How to Build Your Dream Analytics Stack

Written by Esmeralda Martinez

Share

Every company, of every size — even organizations of just one person — are navigating a data avalanche problem. There’s more information on hand than organizations know how to use or manage.

Every team — from product to marketing, and IT to engineering — is generating data. A strong analytics stack is foundational to being able to make sense of it all. Investing in a robust and efficient analytics stack is a necessity for a modern business in order to compete. It empowers each team across the organization to make data-driven decisions, with access to reporting and ad hoc analysis.  

What Technology Do You Need in Your Stack?

The data and analytics space is rapidly growing, expanding, and evolving. As technology develops, analytics stacks become easier to set up, manage, and scale. The technology you choose will help you navigate your business into the future. It is important to customize the components of your analytics stack to meet your business’s unique needs.

Here are the key components of a data analytics stack and how they all fit together to enable data-driven decision-making. Keep reading for an explanation on how to select the right stack for you, below.

Modern data analytics stack

Data Tracking and Collection

Data tracking and collection is the first milestone in building out your analytics stack. Selecting a solution for this is fundamental to understanding who is doing what on your website or product. Note: It is important to keep in mind which downstream platforms or systems you’ll want to send this data to, as each solution has a different selection of integrations.

In the video below, you’ll see a snapshot within Indicative, that shows how creating a profile can change how likely a person is to convert by making an in-app purchase. Data tracking, at the person and device level, makes this perspective possible. This is also referred to as event data.

Indicative multipath funnel answering does creating a profile increase purchases

Event Data

In the video above, you’re seeing people navigate through event data. “Events” are user actions, or what a company would define as a meaningful transactional moment.

For example, a product team might be interested in events related to “repeat usage” or “churn.” A marketing team might be interested in analyzing different points of conversion on a website. A marketing team might be interested in analyzing different points of conversion on a website.

Here’s a valuable perspective that Yali Sassoon, co-founder and analytics lead at Snowplow Analytics, writes for the company blog:

“We find that those companies that are most successful at using Snowplow data are those that actively develop their event data models: progressively pushing more and more Snowplow data throughout their organizations so that marketers, product managers, merchandising and editorial teams can use the data to inform and drive decision making.”

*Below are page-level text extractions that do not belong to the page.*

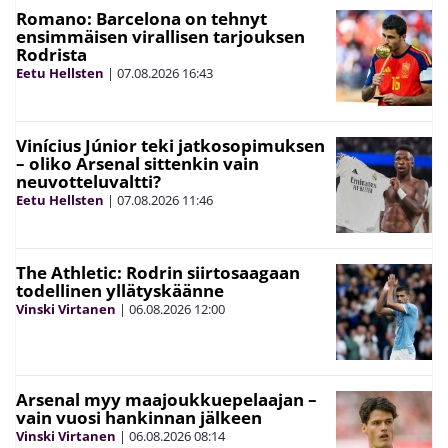
Romano: Barcelona on tehnyt
ensimmäisen virallisen tarjouksen
Rodrista
Eetu Hellsten
|
07.08.2026
16:43
Vinícius Júnior teki jatkosopimuksen
– oliko Arsenal sittenkin vain
neuvotteluvaltti?
Eetu Hellsten
|
07.08.2026
11:46
The Athletic: Rodrin siirtosaagaan
todellinen yllätyskäänne
Vinski Virtanen
|
06.08.2026
12:00
Arsenal myy maajoukkuepelaajan –
vain vuosi hankinnan jälkeen
Vinski Virtanen
|
06.08.2026
08:14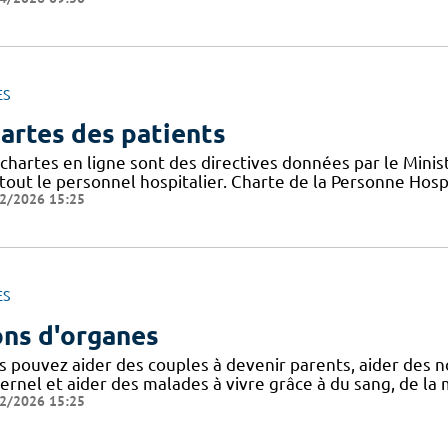
ES
artes des patients
chartes en ligne sont des directives données par le Minis
tout le personnel hospitalier. Charte de la Personne Hosp
2/2026 15:25
ES
ns d'organes
s pouvez aider des couples à devenir parents, aider des n
rnel et aider des malades à vivre grâce à du sang, de la 
2/2026 15:25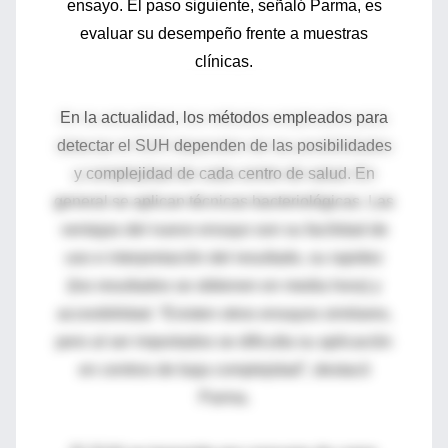
ensayo. El paso siguiente, señaló Parma, es
evaluar su desempeño frente a muestras
clínicas.
En la actualidad, los métodos empleados para
detectar el SUH dependen de las posibilidades
y complejidad de cada centro de salud. En
general se aplican técnicas bacteriológicas. Las
ventajas del nuevo ensayo son su facilidad de
uso e interpretación del resultado, su rapidez
(los resultados se obtienen en media hora) y
accesibilidad. “Existen otros ensayos similares,
pero al ser importados se dificulta su aplicación
en centros de baja complejidad”, destacó
Parma.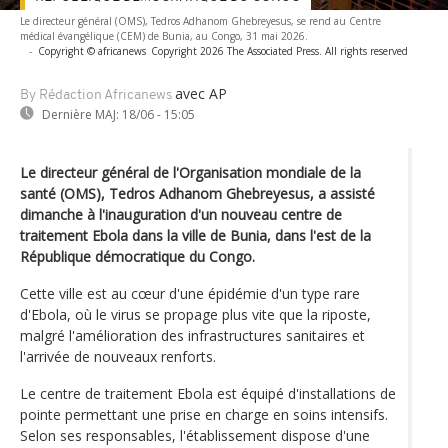
Le directeur général (OMS), Tedros Adhanom Ghebreyesus, se rend au Centre
médical évangélique (CEM) de Bunia, au Congo, 31 mai 2026.
-
Copyright © africanews
Copyright 2026 The Associated Press. All rights reserved
avec AP
By Rédaction Africanews
Dernière MAJ:
18/06 - 15:05
Le directeur général de l'Organisation mondiale de la
santé (OMS), Tedros Adhanom Ghebreyesus, a assisté
dimanche à l'inauguration d'un nouveau centre de
traitement Ebola dans la ville de Bunia, dans l'est de la
République démocratique du Congo.
Cette ville est au cœur d'une épidémie d'un type rare
d'Ebola, où le virus se propage plus vite que la riposte,
malgré l'amélioration des infrastructures sanitaires et
l'arrivée de nouveaux renforts.
Le centre de traitement Ebola est équipé d'installations de
pointe permettant une prise en charge en soins intensifs.
Selon ses responsables, l'établissement dispose d'une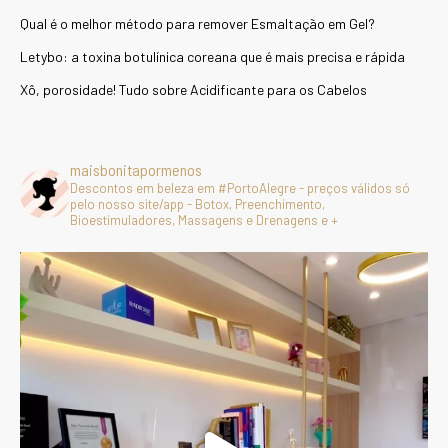
Qual é o melhor método para remover Esmaltação em Gel?
Letybo: a toxina botulínica coreana que é mais precisa e rápida
Xô, porosidade! Tudo sobre Acidificante para os Cabelos
maisbonitapormenos
Descontos em beleza em #PortoAlegre - preços válidos só
pelo nosso site/app - Botox, Preenchimento,
Bioestimuladores, Massagens e Drenagens e +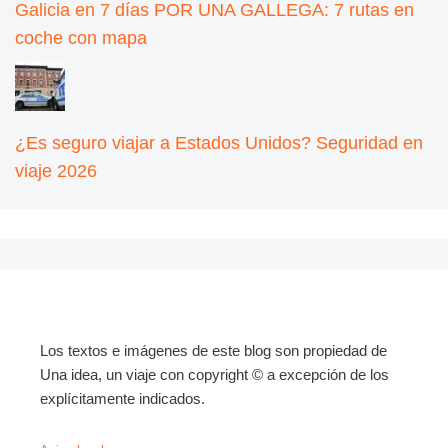
Galicia en 7 días POR UNA GALLEGA: 7 rutas en
coche con mapa
¿Es seguro viajar a Estados Unidos? Seguridad en
viaje 2026
Los textos e imágenes de este blog son propiedad de
Una idea, un viaje con copyright © a excepción de los
explícitamente indicados.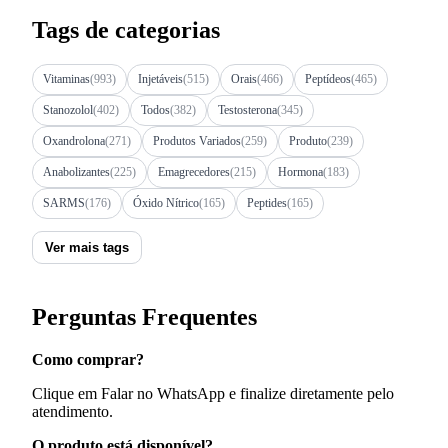
Tags de categorias
Vitaminas
(993)
Injetáveis
(515)
Orais
(466)
Peptídeos
(465)
Stanozolol
(402)
Todos
(382)
Testosterona
(345)
Oxandrolona
(271)
Produtos Variados
(259)
Produto
(239)
Anabolizantes
(225)
Emagrecedores
(215)
Hormona
(183)
SARMS
(176)
Óxido Nítrico
(165)
Peptides
(165)
Ver mais tags
Perguntas Frequentes
Como comprar?
Clique em Falar no WhatsApp e finalize diretamente pelo
atendimento.
O produto está disponível?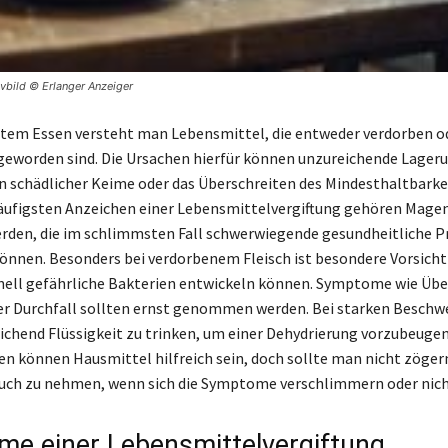
vbild © Erlanger Anzeiger
tem Essen versteht man Lebensmittel, die entweder verdorben o
eworden sind. Die Ursachen hierfür können unzureichende Lageru
 schädlicher Keime oder das Überschreiten des Mindesthaltbark
häufigsten Anzeichen einer Lebensmittelvergiftung gehören Mage
den, die im schlimmsten Fall schwerwiegende gesundheitliche 
önnen. Besonders bei verdorbenem Fleisch ist besondere Vorsicht
hnell gefährliche Bakterien entwickeln können. Symptome wie Übe
r Durchfall sollten ernst genommen werden. Bei starken Beschwe
eichend Flüssigkeit zu trinken, um einer Dehydrierung vorzubeugen
en können Hausmittel hilfreich sein, doch sollte man nicht zögern
ruch zu nehmen, wenn sich die Symptome verschlimmern oder nich
e einer Lebensmittelvergiftung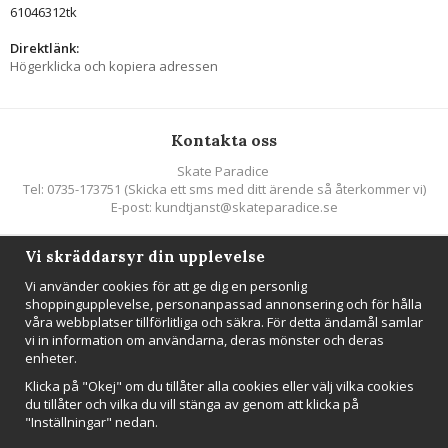
61046312tk
Direktlänk:
Högerklicka och kopiera adressen
Kontakta oss
Skate Paradice
Tel: 0735-173751 (Skicka ett sms med ditt ärende så återkommer vi)
E-post: kundtjanst@skateparadice.se
Vi skräddarsyr din upplevelse
Följ oss
Vi använder cookies för att ge dig en personlig
shoppingupplevelse, personanpassad annonsering och för hålla
våra webbplatser tillförlitliga och säkra. För detta ändamål samlar
vi in information om användarna, deras mönster och deras
enheter.
Nyhetsbrev
Klicka på "Okej" om du tillåter alla cookies eller välj vilka cookies
Anmäl mig
du tillåter och vilka du vill stänga av genom att klicka på
"Inställningar" nedan.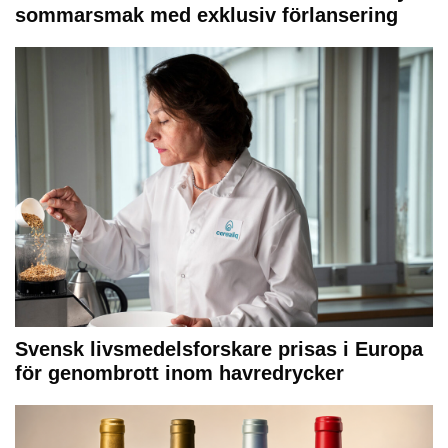
sommarsmak med exklusiv förlansering
Svensk livsmedelsforskare prisas i Europa
för genombrott inom havredrycker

He also elaborates that event data modelling is a relatively new field, which means that processes will likely be evolving. Event tracking infrastructure needs to be solid.

Major Players

  • Segment: Segment collects customer events from your web & mobile apps and provides a complete data toolkit to every team in your company. Segment is best for teams who want an out-of-the-box data schema and tracking infrastructure, and do not need greater flexibility with tracking. The platform’s strict schema makes it easy to turn more than 200 integrations on and off. That means once engineering sets up tracking for their products using Segment’s SDKs, sending that data to any destination and pulling 3rd party data is quick, easy, and does not require further engineering resources.
  • Snowplow: Snowplow is an open-source web, mobile, and event analytics platform. Since it’s open-source, the OS and paid versions are both built directly into your infrastructure. It never leaves your infrastructure, so all data remains fully owned by you. That makes Snowplow a great option for those concerned about data privacy. Snowplow is also highly flexible and customizable, giving engineers more control over building an infrastructure that best meets their needs. However, due to greater flexibility, more engineering investment is required during setup and maintenance.
  • mParticle: mParticle is a mobile-first customer data platform that offers support for web data, too. One of the few options truly built for mobile and app data, mParticle gives users access to more data than other solutions, including push tokens, exceptions, device telemetry data, and more. The platform also offers audience segmentation features, with the option to connect audiences to major marketing and advertising platforms, making it easier for business users to implement audience data.
  • Tealium: Tealium skews toward business users across the organization. Promising to break down silos and unify data, the platform offers more than 1,000 pre-built integrations to bring all your data together and make it universally accessible throughout the organization. A cloud-based solution, data flows through Tealium, so like Segment and mParticle, it’s best suited for companies without strict privacy needs.
  • Freshpaint automatically tracks every possible event, then provides a UI for users to create and manage those events. That means Freshpaint requires the least amount of engineering resources over the other options mentioned above.
  • Rudderstack markets themselves as the customer data platform for developers – an open-source alternative to Segment. Since it’s open-source, it provides more data privacy than cloud-based solutions, while offering a lower-cost alternative to popular options like Segment.

ETL vs. ELT

These acronyms correspond to data integration processes for transferring information. With ETL, data is extracted, transformed, and then loaded. This is the traditional method for data warehousing.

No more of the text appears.